Copy out the whole essay on the Bitter Lesson and Worse is Better, word for word.

# Extract:

Segment Open

The Bitter lesson and worse is Better

There are two ideas, decades apart, that I think about all the time. Two great ‘papers’

At first glance, they seem to come from different worlds—machine learning vs. programming language design. But together, they form a powerful lens for understanding why modern AI is evolving the way it is.

And more importantly: why the systems that win are rarely the ones that are most “correct.”

The Bitter Lesson: Compute Beats Cleverness

The Bitter Lesson argues something uncomfortable but historically consistent:

Over the long run, general methods that leverage computation outperform methods that rely on human-designed structure.

In other words:

  • Hand-crafted features lose to learned representations

  • Domain-specific cleverness loses to scale

  • Carefully engineered systems lose to brute-force learning with enough data

In the article :

  • Chess → search + compute beat human heuristics

  • Vision → deep learning beat feature engineering

  • NLP → LLMs beat symbolic systems

The takeaway..
Don’t overdesign. Scale wins.

Worse is Better: Simplicity Beats Perfection

Gabriel’s “Worse is Better” (aka the New Jersey approach) makes a different—but equally pragmatic—argument. Growing up outside of NYC and living in New Jersey, I appreciate the subtext here as well:

Systems that are simpler, more usable, and easier to adopt will beat more elegant, “correct” systems.

Segment Closed

(Data items)
Segment Open

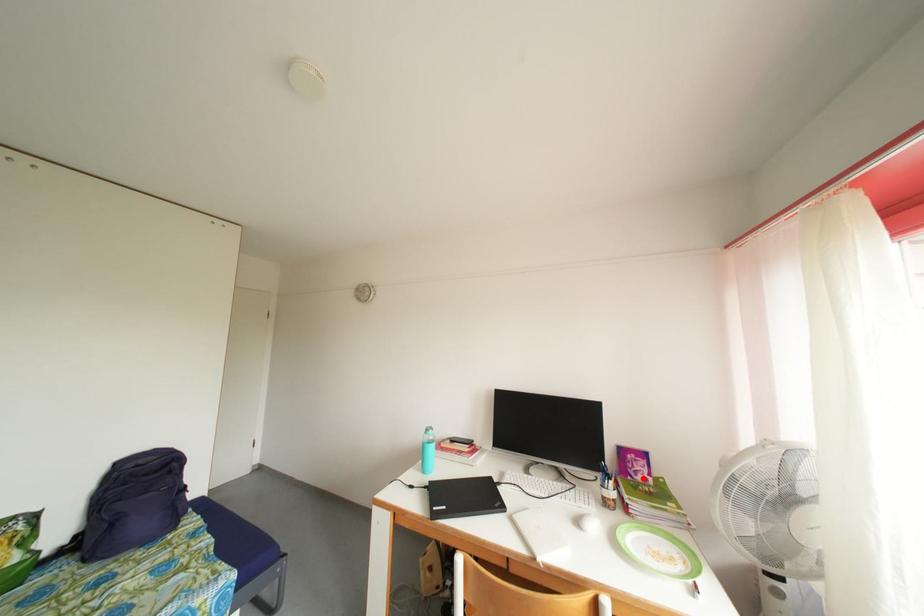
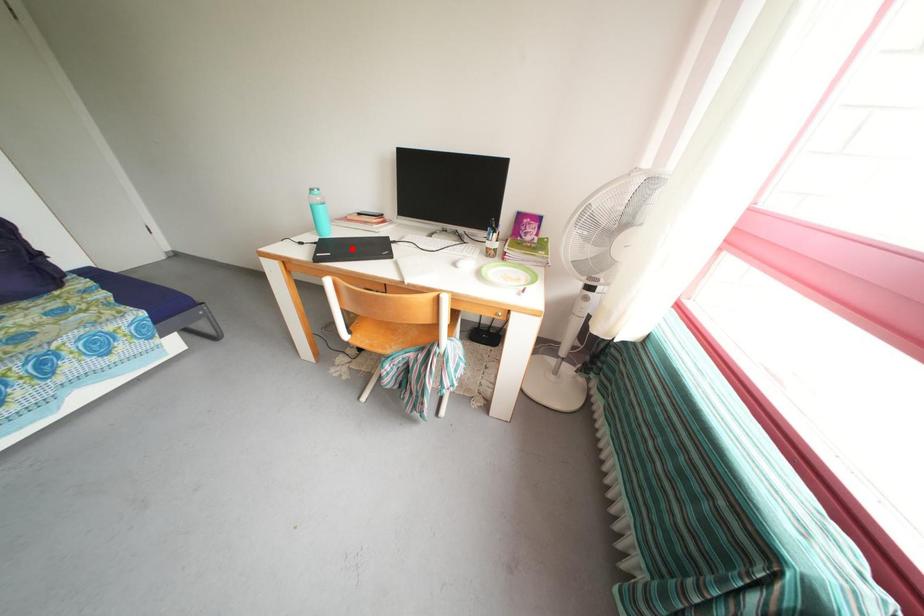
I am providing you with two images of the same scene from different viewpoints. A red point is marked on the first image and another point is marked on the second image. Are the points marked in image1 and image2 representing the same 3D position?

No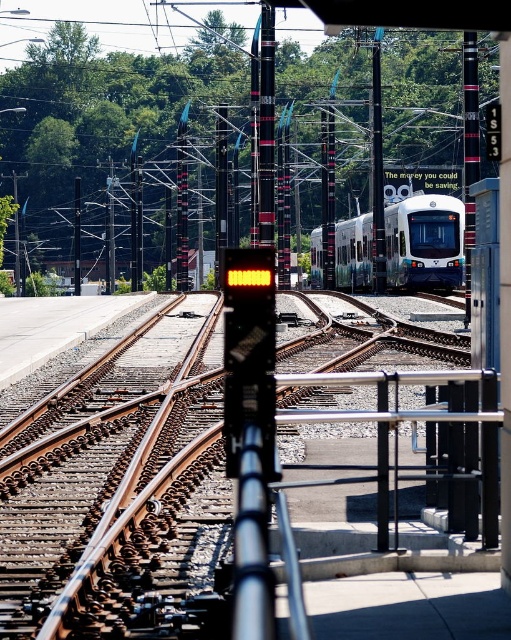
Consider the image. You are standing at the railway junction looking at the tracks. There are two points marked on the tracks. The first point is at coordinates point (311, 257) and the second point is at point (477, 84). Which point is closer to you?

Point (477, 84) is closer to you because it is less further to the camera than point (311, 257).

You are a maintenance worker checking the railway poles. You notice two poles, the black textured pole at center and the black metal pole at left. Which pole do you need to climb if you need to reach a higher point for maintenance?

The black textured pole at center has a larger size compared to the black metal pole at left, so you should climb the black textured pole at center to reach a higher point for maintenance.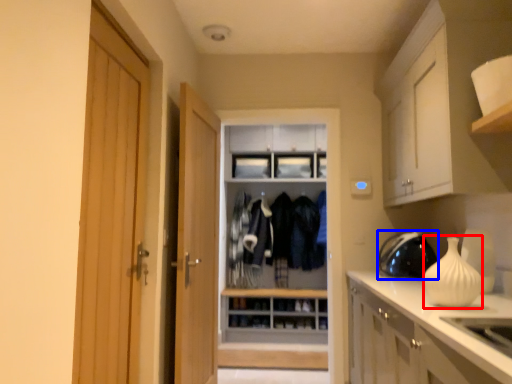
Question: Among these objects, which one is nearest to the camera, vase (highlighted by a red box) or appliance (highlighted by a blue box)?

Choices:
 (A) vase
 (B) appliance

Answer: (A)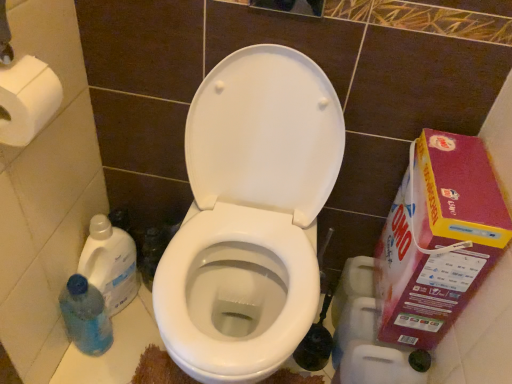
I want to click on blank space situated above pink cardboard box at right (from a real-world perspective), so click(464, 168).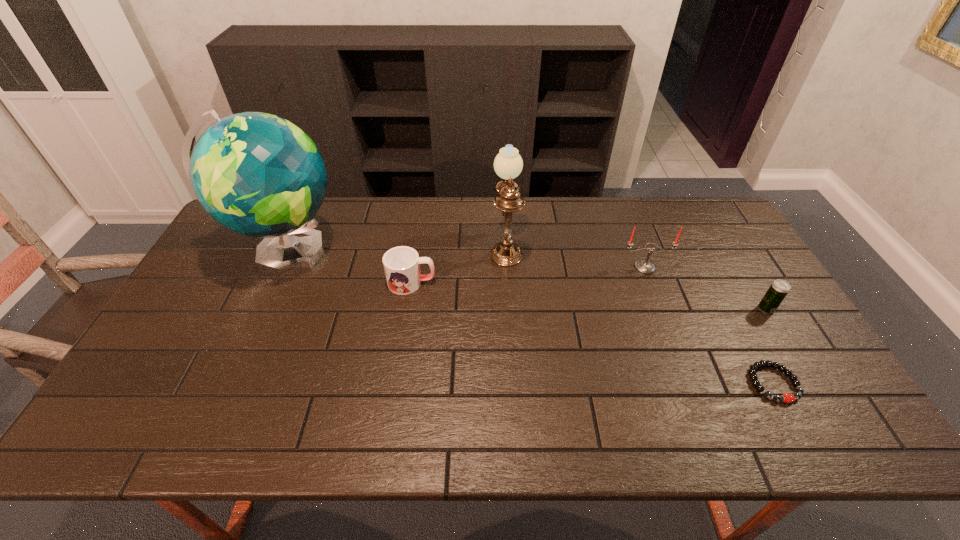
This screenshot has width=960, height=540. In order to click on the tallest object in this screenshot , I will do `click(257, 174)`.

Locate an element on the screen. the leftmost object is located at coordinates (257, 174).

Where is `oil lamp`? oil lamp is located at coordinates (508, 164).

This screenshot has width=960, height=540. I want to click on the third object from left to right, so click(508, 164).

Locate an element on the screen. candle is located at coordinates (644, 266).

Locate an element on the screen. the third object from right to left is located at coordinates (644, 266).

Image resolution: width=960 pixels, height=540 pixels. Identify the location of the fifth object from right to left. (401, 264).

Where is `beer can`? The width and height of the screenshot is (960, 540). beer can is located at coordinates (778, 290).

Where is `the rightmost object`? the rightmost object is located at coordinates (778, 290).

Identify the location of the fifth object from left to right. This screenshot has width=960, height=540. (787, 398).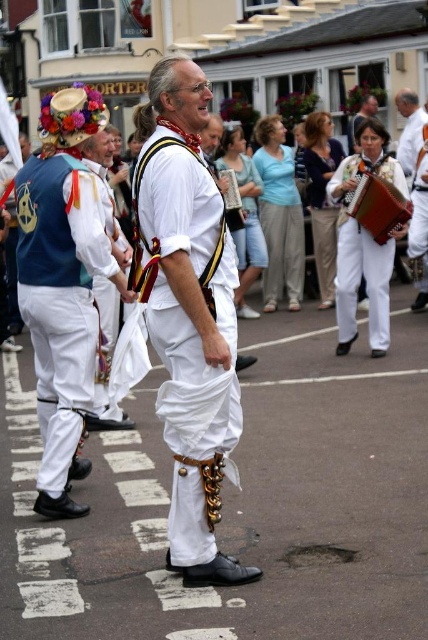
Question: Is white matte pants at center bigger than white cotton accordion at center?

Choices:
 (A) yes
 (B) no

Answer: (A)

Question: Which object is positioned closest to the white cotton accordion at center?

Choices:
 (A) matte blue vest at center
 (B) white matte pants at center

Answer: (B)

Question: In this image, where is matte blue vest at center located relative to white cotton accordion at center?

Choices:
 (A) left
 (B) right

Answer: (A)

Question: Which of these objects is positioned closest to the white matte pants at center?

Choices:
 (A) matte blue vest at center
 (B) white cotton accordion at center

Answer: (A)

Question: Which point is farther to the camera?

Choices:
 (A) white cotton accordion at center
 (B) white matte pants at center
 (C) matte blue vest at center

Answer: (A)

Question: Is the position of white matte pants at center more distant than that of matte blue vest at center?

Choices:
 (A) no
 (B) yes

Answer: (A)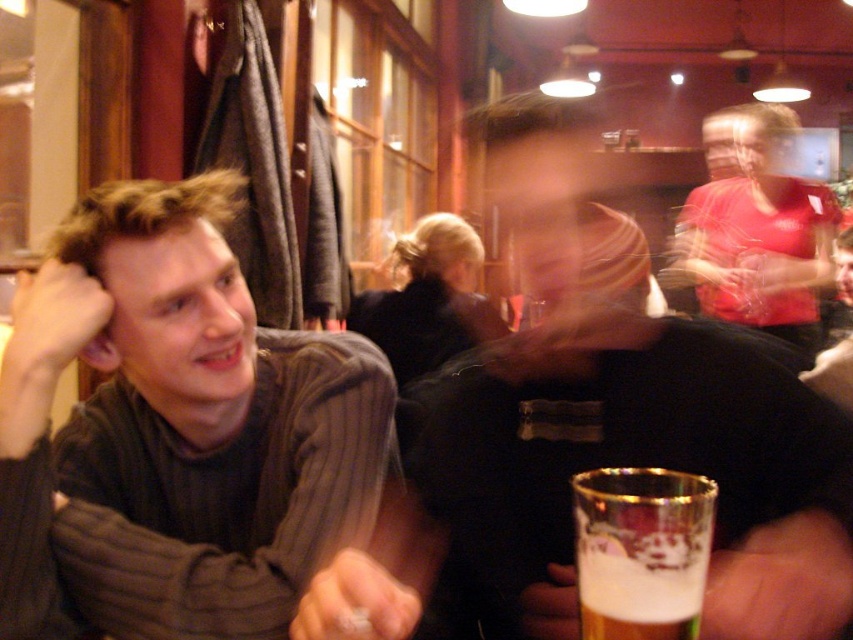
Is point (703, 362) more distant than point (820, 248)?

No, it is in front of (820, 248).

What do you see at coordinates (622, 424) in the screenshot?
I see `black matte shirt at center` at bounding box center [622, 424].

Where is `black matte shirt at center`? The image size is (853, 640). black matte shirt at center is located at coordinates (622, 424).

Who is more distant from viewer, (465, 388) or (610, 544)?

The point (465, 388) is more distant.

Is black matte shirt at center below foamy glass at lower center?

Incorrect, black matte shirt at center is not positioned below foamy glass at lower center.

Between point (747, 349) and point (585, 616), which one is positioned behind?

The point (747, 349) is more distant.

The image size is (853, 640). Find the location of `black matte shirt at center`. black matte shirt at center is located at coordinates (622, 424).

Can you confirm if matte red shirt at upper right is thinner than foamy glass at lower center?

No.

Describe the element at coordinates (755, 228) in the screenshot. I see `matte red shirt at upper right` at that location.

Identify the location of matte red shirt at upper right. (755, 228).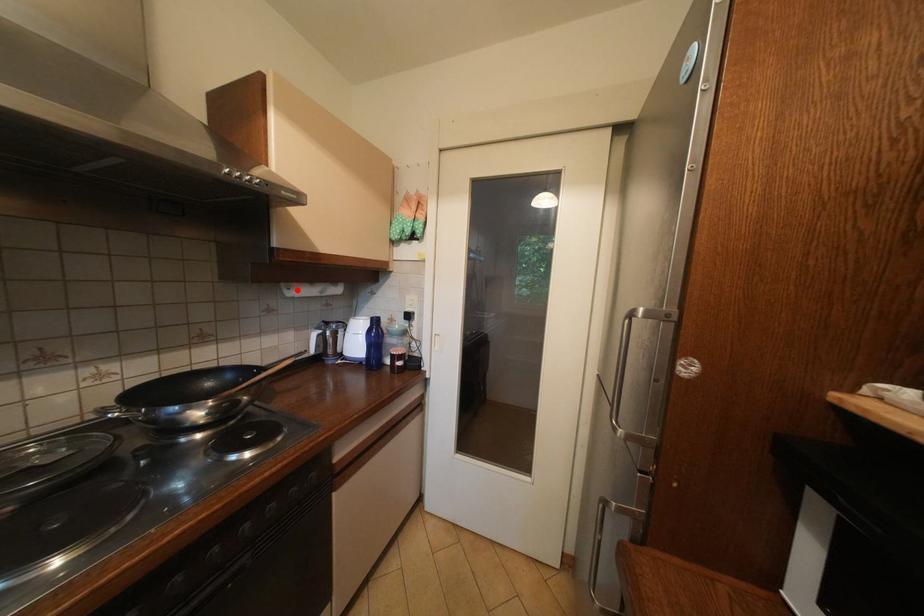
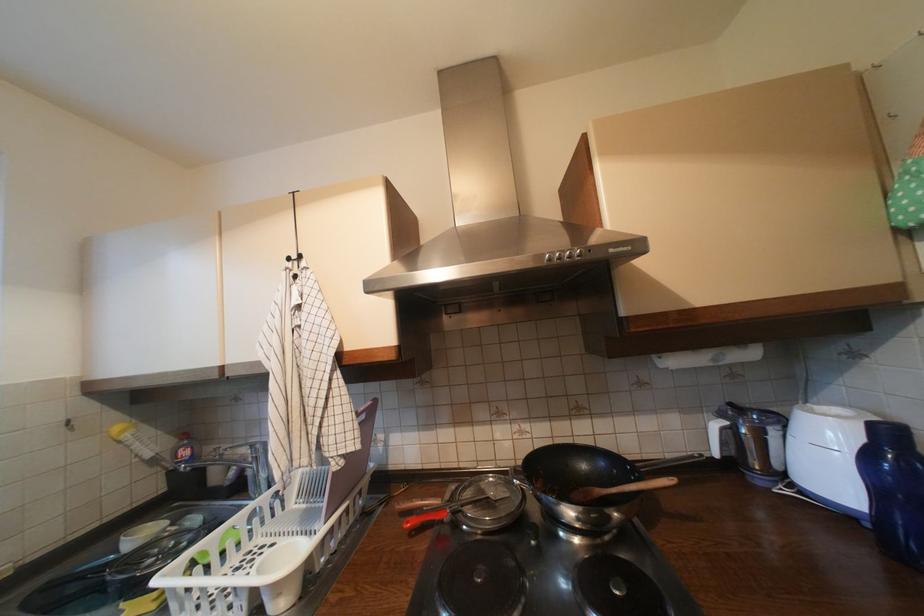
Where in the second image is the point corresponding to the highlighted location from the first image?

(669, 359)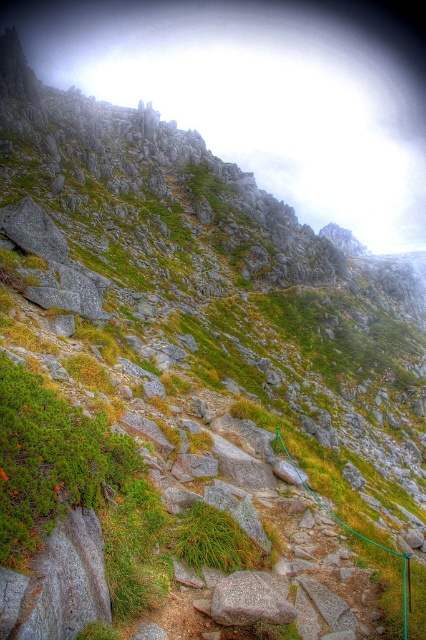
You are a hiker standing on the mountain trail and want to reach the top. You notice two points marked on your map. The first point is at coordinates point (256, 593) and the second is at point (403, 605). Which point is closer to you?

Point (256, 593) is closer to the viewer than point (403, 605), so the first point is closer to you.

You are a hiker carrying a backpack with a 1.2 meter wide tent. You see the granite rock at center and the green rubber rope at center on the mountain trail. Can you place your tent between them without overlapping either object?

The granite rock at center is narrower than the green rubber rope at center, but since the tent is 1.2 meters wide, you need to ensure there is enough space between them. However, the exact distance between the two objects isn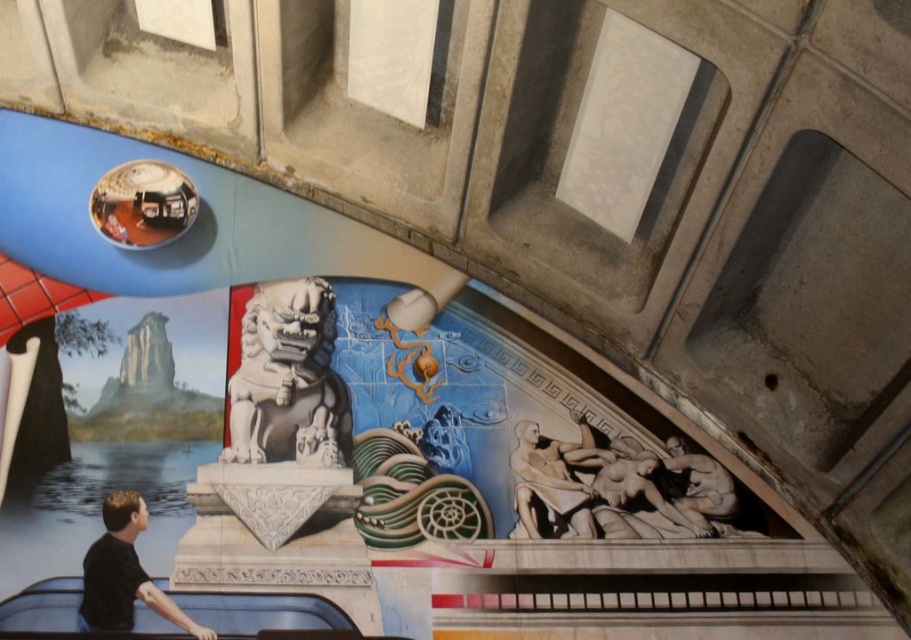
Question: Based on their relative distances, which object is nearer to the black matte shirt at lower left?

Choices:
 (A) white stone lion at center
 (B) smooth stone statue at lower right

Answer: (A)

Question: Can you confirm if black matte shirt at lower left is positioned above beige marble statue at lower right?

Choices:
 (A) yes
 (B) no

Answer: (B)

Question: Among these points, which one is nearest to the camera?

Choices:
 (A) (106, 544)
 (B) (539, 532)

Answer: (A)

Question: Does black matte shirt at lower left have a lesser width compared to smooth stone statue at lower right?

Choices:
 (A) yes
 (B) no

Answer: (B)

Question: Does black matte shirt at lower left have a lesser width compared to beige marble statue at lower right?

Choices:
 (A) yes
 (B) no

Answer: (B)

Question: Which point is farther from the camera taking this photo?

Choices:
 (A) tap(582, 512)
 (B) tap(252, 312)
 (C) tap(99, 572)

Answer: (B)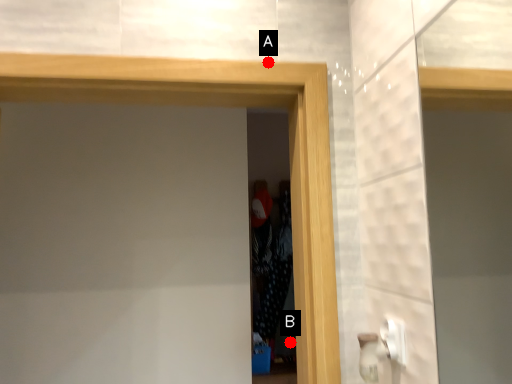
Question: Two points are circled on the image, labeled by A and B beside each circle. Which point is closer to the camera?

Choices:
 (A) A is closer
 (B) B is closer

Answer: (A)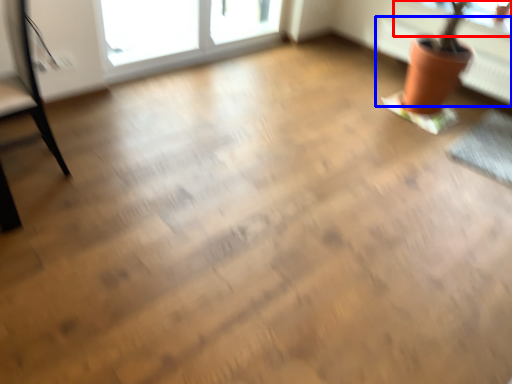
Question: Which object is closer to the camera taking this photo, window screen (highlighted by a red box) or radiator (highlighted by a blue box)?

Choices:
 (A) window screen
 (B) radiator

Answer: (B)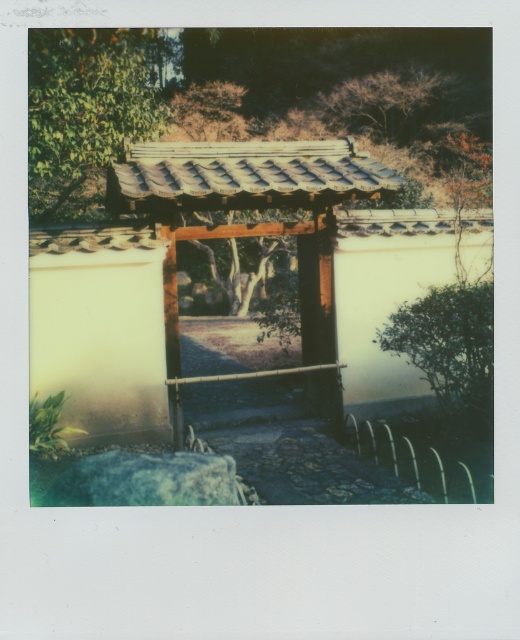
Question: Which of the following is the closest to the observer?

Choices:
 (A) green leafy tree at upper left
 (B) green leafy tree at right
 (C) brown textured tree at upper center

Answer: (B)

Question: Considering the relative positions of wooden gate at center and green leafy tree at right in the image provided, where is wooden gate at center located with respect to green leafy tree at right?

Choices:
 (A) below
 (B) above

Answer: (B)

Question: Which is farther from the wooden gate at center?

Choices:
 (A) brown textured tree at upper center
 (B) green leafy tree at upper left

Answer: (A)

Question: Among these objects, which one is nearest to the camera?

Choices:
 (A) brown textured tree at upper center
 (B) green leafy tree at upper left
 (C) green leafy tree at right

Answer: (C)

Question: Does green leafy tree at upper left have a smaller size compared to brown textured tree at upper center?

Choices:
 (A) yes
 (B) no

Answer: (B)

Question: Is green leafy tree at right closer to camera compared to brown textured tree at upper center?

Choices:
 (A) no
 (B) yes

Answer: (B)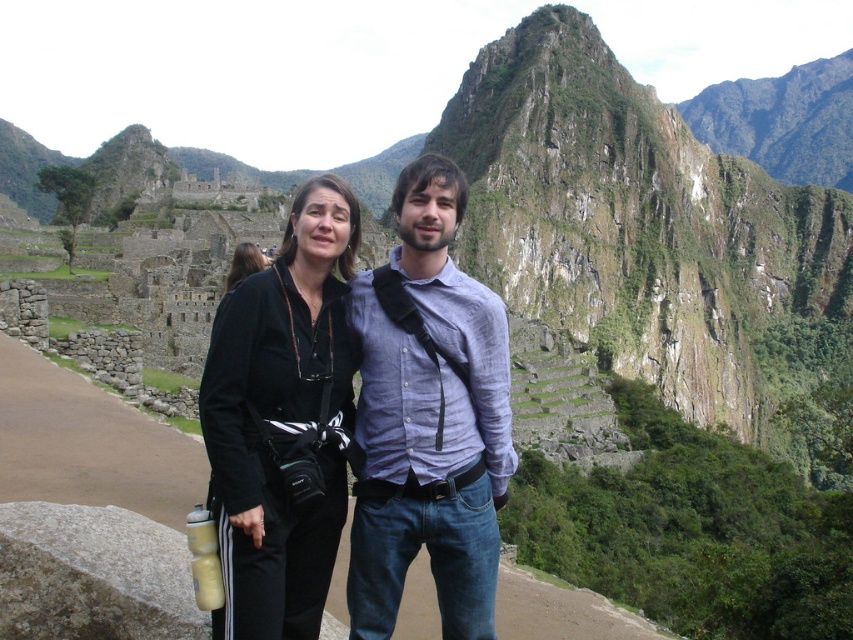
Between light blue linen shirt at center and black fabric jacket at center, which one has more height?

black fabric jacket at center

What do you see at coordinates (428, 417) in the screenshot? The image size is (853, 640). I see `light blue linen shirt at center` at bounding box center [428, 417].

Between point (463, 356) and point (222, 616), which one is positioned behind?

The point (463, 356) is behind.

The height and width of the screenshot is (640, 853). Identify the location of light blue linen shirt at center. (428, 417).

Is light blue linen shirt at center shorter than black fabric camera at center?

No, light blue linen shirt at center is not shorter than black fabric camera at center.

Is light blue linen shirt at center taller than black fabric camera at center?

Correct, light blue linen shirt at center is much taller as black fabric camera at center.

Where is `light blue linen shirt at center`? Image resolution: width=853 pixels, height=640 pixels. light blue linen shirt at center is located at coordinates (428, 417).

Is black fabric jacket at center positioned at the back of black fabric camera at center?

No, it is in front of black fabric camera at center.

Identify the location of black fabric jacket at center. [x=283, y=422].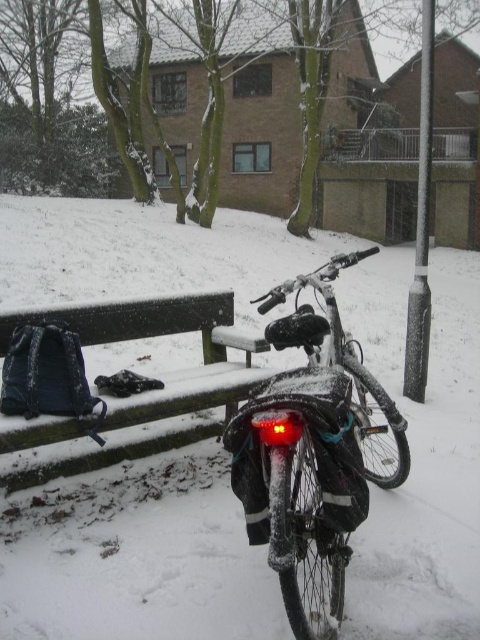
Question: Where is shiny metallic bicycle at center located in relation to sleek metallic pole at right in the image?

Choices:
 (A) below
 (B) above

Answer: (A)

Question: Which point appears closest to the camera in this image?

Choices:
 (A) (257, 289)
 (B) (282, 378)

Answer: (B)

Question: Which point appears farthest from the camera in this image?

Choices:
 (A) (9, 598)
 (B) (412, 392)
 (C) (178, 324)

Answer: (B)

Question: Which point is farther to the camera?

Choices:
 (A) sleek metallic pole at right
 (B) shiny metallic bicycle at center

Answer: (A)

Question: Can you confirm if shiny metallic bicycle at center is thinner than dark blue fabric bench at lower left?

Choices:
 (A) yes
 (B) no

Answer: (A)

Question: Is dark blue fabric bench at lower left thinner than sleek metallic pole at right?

Segment Closed

# Exercise result:
The Bitter lesson and worse is Better

There are two ideas, decades apart, that I think about all the time. Two great ‘papers’

At first glance, they seem to come from different worlds—machine learning vs. programming language design. But together, they form a powerful lens for understanding why modern AI is evolving the way it is.

And more importantly: why the systems that win are rarely the ones that are most “correct.”

The Bitter Lesson: Compute Beats Cleverness

The Bitter Lesson argues something uncomfortable but historically consistent:

Over the long run, general methods that leverage computation outperform methods that rely on human-designed structure.

In other words:

  • Hand-crafted features lose to learned representations

  • Domain-specific cleverness loses to scale

  • Carefully engineered systems lose to brute-force learning with enough data

In the article :

  • Chess → search + compute beat human heuristics

  • Vision → deep learning beat feature engineering

  • NLP → LLMs beat symbolic systems

The takeaway..
Don’t overdesign. Scale wins.

Worse is Better: Simplicity Beats Perfection

Gabriel’s “Worse is Better” (aka the New Jersey approach) makes a different—but equally pragmatic—argument. Growing up outside of NYC and living in New Jersey, I appreciate the subtext here as well:

Systems that are simpler, more usable, and easier to adopt will beat more elegant, “correct” systems.